== DATA PROVIDED

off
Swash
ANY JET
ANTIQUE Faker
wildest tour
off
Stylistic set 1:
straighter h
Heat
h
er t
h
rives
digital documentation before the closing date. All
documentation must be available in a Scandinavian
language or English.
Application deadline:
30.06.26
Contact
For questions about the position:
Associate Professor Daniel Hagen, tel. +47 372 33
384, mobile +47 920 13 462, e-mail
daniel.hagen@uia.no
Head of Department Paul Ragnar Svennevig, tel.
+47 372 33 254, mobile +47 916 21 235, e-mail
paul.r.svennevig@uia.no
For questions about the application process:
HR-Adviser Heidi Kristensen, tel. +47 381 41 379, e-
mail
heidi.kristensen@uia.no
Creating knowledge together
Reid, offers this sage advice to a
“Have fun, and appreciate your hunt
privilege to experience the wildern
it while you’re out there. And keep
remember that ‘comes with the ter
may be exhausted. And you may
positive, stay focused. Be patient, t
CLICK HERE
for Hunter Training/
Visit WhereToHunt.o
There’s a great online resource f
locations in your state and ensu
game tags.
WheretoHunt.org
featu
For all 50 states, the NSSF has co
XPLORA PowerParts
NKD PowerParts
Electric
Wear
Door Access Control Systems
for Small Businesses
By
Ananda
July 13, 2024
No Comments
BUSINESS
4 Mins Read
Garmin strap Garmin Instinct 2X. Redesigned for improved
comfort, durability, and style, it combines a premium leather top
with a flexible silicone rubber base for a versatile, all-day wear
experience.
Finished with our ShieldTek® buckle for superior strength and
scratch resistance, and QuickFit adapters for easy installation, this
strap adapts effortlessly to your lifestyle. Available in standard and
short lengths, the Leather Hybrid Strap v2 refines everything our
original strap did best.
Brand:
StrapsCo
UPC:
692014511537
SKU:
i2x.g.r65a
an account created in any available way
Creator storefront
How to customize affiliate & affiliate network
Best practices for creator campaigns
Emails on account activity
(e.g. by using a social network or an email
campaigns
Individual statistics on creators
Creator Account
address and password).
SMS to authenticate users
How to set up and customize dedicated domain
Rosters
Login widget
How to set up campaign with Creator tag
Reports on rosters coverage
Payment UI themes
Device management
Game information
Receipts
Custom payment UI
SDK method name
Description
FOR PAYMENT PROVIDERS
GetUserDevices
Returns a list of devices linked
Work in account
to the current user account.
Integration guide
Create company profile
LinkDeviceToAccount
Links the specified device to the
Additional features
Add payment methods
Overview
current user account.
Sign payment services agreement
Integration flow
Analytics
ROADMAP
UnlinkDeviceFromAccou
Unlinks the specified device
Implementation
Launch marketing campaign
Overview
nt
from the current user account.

====

_WHAT YOU SHOULD DO:_ Could you reproduce, word for word, the stretch of the listing from its first line through the line containing "4 Mins Read", including both of those lines?

_EXPECTED OUTPUT:_
off
Swash
ANY JET
ANTIQUE Faker
wildest tour
off
Stylistic set 1:
straighter h
Heat
h
er t
h
rives
digital documentation before the closing date. All
documentation must be available in a Scandinavian
language or English.
Application deadline:
30.06.26
Contact
For questions about the position:
Associate Professor Daniel Hagen, tel. +47 372 33
384, mobile +47 920 13 462, e-mail
daniel.hagen@uia.no
Head of Department Paul Ragnar Svennevig, tel.
+47 372 33 254, mobile +47 916 21 235, e-mail
paul.r.svennevig@uia.no
For questions about the application process:
HR-Adviser Heidi Kristensen, tel. +47 381 41 379, e-
mail
heidi.kristensen@uia.no
Creating knowledge together
Reid, offers this sage advice to a
“Have fun, and appreciate your hunt
privilege to experience the wildern
it while you’re out there. And keep
remember that ‘comes with the ter
may be exhausted. And you may
positive, stay focused. Be patient, t
CLICK HERE
for Hunter Training/
Visit WhereToHunt.o
There’s a great online resource f
locations in your state and ensu
game tags.
WheretoHunt.org
featu
For all 50 states, the NSSF has co
XPLORA PowerParts
NKD PowerParts
Electric
Wear
Door Access Control Systems
for Small Businesses
By
Ananda
July 13, 2024
No Comments
BUSINESS
4 Mins Read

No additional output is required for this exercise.